## Exercise details
Line by line, print the records exactly.
----- Data supplied
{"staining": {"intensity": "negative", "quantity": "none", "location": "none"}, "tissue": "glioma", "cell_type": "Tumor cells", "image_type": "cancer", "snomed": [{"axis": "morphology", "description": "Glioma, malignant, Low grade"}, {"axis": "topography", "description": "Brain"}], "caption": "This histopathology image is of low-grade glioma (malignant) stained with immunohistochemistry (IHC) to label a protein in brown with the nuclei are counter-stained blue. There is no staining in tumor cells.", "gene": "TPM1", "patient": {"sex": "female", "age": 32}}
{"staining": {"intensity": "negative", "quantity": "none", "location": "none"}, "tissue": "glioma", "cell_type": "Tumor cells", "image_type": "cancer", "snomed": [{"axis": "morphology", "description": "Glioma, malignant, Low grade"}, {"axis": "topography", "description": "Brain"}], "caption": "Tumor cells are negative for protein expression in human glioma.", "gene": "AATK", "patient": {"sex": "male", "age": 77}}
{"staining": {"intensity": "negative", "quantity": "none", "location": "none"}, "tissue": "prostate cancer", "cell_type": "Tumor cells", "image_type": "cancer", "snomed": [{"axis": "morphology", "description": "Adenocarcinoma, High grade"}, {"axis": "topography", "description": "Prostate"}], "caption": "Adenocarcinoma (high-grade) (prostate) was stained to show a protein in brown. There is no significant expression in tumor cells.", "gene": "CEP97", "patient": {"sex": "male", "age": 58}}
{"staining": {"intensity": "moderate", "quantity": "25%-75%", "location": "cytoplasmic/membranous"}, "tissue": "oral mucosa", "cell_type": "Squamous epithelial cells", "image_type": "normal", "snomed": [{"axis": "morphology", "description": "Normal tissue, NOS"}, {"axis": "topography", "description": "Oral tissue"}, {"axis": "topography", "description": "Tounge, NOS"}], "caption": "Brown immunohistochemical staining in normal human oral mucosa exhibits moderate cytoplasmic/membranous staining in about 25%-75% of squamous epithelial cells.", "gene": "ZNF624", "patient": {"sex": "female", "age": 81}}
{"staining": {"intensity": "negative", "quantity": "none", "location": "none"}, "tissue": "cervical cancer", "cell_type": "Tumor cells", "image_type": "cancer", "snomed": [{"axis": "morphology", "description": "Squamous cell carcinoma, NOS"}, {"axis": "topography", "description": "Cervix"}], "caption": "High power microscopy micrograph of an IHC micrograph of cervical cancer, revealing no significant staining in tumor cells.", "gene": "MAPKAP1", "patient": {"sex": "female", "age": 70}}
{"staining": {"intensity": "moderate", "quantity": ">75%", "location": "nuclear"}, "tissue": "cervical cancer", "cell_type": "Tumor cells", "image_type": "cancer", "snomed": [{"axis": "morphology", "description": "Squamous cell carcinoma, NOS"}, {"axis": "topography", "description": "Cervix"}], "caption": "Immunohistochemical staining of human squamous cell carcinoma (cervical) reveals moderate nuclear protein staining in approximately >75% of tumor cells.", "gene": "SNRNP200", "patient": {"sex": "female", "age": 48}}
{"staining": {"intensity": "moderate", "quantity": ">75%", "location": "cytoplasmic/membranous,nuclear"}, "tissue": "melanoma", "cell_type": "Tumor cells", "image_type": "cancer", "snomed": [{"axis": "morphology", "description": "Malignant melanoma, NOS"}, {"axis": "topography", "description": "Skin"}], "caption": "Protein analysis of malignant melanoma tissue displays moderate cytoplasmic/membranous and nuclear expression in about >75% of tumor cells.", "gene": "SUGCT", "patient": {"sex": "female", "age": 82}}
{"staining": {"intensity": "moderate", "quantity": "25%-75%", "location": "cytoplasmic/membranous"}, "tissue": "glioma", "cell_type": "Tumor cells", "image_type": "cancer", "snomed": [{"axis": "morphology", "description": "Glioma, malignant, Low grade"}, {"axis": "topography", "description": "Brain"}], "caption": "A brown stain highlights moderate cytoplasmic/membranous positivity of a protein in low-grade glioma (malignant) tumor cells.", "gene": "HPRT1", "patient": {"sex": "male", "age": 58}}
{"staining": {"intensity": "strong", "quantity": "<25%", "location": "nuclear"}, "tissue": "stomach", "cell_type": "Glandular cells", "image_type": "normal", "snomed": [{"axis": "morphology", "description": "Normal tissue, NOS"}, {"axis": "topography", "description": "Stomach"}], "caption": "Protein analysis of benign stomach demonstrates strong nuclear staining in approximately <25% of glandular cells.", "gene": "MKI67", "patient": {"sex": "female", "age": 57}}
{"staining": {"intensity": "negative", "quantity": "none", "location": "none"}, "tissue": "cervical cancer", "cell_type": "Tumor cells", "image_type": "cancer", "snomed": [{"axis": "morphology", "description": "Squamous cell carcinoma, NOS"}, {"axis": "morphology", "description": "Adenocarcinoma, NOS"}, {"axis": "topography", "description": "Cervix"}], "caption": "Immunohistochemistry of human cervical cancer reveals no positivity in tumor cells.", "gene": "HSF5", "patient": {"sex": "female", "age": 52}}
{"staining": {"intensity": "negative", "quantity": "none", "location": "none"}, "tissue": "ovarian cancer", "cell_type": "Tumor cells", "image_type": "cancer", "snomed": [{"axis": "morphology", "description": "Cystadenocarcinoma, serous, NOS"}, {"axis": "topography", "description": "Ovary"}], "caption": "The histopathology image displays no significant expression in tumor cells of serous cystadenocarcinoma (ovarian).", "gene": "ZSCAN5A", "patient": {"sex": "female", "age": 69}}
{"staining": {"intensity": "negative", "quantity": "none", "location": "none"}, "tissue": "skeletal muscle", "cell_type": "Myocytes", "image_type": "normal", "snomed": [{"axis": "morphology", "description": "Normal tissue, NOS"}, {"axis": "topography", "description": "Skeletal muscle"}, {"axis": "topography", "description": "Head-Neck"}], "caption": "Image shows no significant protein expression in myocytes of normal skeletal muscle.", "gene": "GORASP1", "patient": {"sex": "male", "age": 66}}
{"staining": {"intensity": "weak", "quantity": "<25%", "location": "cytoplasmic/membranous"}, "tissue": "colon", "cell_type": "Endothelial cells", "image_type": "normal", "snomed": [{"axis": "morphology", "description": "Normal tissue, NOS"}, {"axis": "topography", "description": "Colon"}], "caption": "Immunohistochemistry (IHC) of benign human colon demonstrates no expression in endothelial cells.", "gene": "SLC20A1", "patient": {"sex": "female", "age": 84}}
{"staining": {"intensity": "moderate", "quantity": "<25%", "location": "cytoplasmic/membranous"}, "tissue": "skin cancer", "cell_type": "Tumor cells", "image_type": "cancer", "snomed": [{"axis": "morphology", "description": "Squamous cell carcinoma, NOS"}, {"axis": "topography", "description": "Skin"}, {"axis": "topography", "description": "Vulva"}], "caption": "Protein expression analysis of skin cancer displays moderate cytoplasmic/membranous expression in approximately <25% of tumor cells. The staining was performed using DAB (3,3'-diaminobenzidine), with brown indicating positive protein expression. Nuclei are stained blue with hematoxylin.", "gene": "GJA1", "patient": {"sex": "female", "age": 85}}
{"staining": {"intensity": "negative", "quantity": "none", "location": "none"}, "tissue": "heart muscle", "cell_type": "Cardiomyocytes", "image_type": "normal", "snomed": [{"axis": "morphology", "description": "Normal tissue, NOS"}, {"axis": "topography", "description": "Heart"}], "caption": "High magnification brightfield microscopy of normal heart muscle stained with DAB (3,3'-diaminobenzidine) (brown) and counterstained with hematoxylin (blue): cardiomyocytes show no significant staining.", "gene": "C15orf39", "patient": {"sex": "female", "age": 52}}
----------
## Written answer
{"staining": {"intensity": "negative", "quantity": "none", "location": "none"}, "tissue": "glioma", "cell_type": "Tumor cells", "image_type": "cancer", "snomed": [{"axis": "morphology", "description": "Glioma, malignant, Low grade"}, {"axis": "topography", "description": "Brain"}], "caption": "This histopathology image is of low-grade glioma (malignant) stained with immunohistochemistry (IHC) to label a protein in brown with the nuclei are counter-stained blue. There is no staining in tumor cells.", "gene": "TPM1", "patient": {"sex": "female", "age": 32}}
{"staining": {"intensity": "negative", "quantity": "none", "location": "none"}, "tissue": "glioma", "cell_type": "Tumor cells", "image_type": "cancer", "snomed": [{"axis": "morphology", "description": "Glioma, malignant, Low grade"}, {"axis": "topography", "description": "Brain"}], "caption": "Tumor cells are negative for protein expression in human glioma.", "gene": "AATK", "patient": {"sex": "male", "age": 77}}
{"staining": {"intensity": "negative", "quantity": "none", "location": "none"}, "tissue": "prostate cancer", "cell_type": "Tumor cells", "image_type": "cancer", "snomed": [{"axis": "morphology", "description": "Adenocarcinoma, High grade"}, {"axis": "topography", "description": "Prostate"}], "caption": "Adenocarcinoma (high-grade) (prostate) was stained to show a protein in brown. There is no significant expression in tumor cells.", "gene": "CEP97", "patient": {"sex": "male", "age": 58}}
{"staining": {"intensity": "moderate", "quantity": "25%-75%", "location": "cytoplasmic/membranous"}, "tissue": "oral mucosa", "cell_type": "Squamous epithelial cells", "image_type": "normal", "snomed": [{"axis": "morphology", "description": "Normal tissue, NOS"}, {"axis": "topography", "description": "Oral tissue"}, {"axis": "topography", "description": "Tounge, NOS"}], "caption": "Brown immunohistochemical staining in normal human oral mucosa exhibits moderate cytoplasmic/membranous staining in about 25%-75% of squamous epithelial cells.", "gene": "ZNF624", "patient": {"sex": "female", "age": 81}}
{"staining": {"intensity": "negative", "quantity": "none", "location": "none"}, "tissue": "cervical cancer", "cell_type": "Tumor cells", "image_type": "cancer", "snomed": [{"axis": "morphology", "description": "Squamous cell carcinoma, NOS"}, {"axis": "topography", "description": "Cervix"}], "caption": "High power microscopy micrograph of an IHC micrograph of cervical cancer, revealing no significant staining in tumor cells.", "gene": "MAPKAP1", "patient": {"sex": "female", "age": 70}}
{"staining": {"intensity": "moderate", "quantity": ">75%", "location": "nuclear"}, "tissue": "cervical cancer", "cell_type": "Tumor cells", "image_type": "cancer", "snomed": [{"axis": "morphology", "description": "Squamous cell carcinoma, NOS"}, {"axis": "topography", "description": "Cervix"}], "caption": "Immunohistochemical staining of human squamous cell carcinoma (cervical) reveals moderate nuclear protein staining in approximately >75% of tumor cells.", "gene": "SNRNP200", "patient": {"sex": "female", "age": 48}}
{"staining": {"intensity": "moderate", "quantity": ">75%", "location": "cytoplasmic/membranous,nuclear"}, "tissue": "melanoma", "cell_type": "Tumor cells", "image_type": "cancer", "snomed": [{"axis": "morphology", "description": "Malignant melanoma, NOS"}, {"axis": "topography", "description": "Skin"}], "caption": "Protein analysis of malignant melanoma tissue displays moderate cytoplasmic/membranous and nuclear expression in about >75% of tumor cells.", "gene": "SUGCT", "patient": {"sex": "female", "age": 82}}
{"staining": {"intensity": "moderate", "quantity": "25%-75%", "location": "cytoplasmic/membranous"}, "tissue": "glioma", "cell_type": "Tumor cells", "image_type": "cancer", "snomed": [{"axis": "morphology", "description": "Glioma, malignant, Low grade"}, {"axis": "topography", "description": "Brain"}], "caption": "A brown stain highlights moderate cytoplasmic/membranous positivity of a protein in low-grade glioma (malignant) tumor cells.", "gene": "HPRT1", "patient": {"sex": "male", "age": 58}}
{"staining": {"intensity": "strong", "quantity": "<25%", "location": "nuclear"}, "tissue": "stomach", "cell_type": "Glandular cells", "image_type": "normal", "snomed": [{"axis": "morphology", "description": "Normal tissue, NOS"}, {"axis": "topography", "description": "Stomach"}], "caption": "Protein analysis of benign stomach demonstrates strong nuclear staining in approximately <25% of glandular cells.", "gene": "MKI67", "patient": {"sex": "female", "age": 57}}
{"staining": {"intensity": "negative", "quantity": "none", "location": "none"}, "tissue": "cervical cancer", "cell_type": "Tumor cells", "image_type": "cancer", "snomed": [{"axis": "morphology", "description": "Squamous cell carcinoma, NOS"}, {"axis": "morphology", "description": "Adenocarcinoma, NOS"}, {"axis": "topography", "description": "Cervix"}], "caption": "Immunohistochemistry of human cervical cancer reveals no positivity in tumor cells.", "gene": "HSF5", "patient": {"sex": "female", "age": 52}}
{"staining": {"intensity": "negative", "quantity": "none", "location": "none"}, "tissue": "ovarian cancer", "cell_type": "Tumor cells", "image_type": "cancer", "snomed": [{"axis": "morphology", "description": "Cystadenocarcinoma, serous, NOS"}, {"axis": "topography", "description": "Ovary"}], "caption": "The histopathology image displays no significant expression in tumor cells of serous cystadenocarcinoma (ovarian).", "gene": "ZSCAN5A", "patient": {"sex": "female", "age": 69}}
{"staining": {"intensity": "negative", "quantity": "none", "location": "none"}, "tissue": "skeletal muscle", "cell_type": "Myocytes", "image_type": "normal", "snomed": [{"axis": "morphology", "description": "Normal tissue, NOS"}, {"axis": "topography", "description": "Skeletal muscle"}, {"axis": "topography", "description": "Head-Neck"}], "caption": "Image shows no significant protein expression in myocytes of normal skeletal muscle.", "gene": "GORASP1", "patient": {"sex": "male", "age": 66}}
{"staining": {"intensity": "weak", "quantity": "<25%", "location": "cytoplasmic/membranous"}, "tissue": "colon", "cell_type": "Endothelial cells", "image_type": "normal", "snomed": [{"axis": "morphology", "description": "Normal tissue, NOS"}, {"axis": "topography", "description": "Colon"}], "caption": "Immunohistochemistry (IHC) of benign human colon demonstrates no expression in endothelial cells.", "gene": "SLC20A1", "patient": {"sex": "female", "age": 84}}
{"staining": {"intensity": "moderate", "quantity": "<25%", "location": "cytoplasmic/membranous"}, "tissue": "skin cancer", "cell_type": "Tumor cells", "image_type": "cancer", "snomed": [{"axis": "morphology", "description": "Squamous cell carcinoma, NOS"}, {"axis": "topography", "description": "Skin"}, {"axis": "topography", "description": "Vulva"}], "caption": "Protein expression analysis of skin cancer displays moderate cytoplasmic/membranous expression in approximately <25% of tumor cells. The staining was performed using DAB (3,3'-diaminobenzidine), with brown indicating positive protein expression. Nuclei are stained blue with hematoxylin.", "gene": "GJA1", "patient": {"sex": "female", "age": 85}}
{"staining": {"intensity": "negative", "quantity": "none", "location": "none"}, "tissue": "heart muscle", "cell_type": "Cardiomyocytes", "image_type": "normal", "snomed": [{"axis": "morphology", "description": "Normal tissue, NOS"}, {"axis": "topography", "description": "Heart"}], "caption": "High magnification brightfield microscopy of normal heart muscle stained with DAB (3,3'-diaminobenzidine) (brown) and counterstained with hematoxylin (blue): cardiomyocytes show no significant staining.", "gene": "C15orf39", "patient": {"sex": "female", "age": 52}}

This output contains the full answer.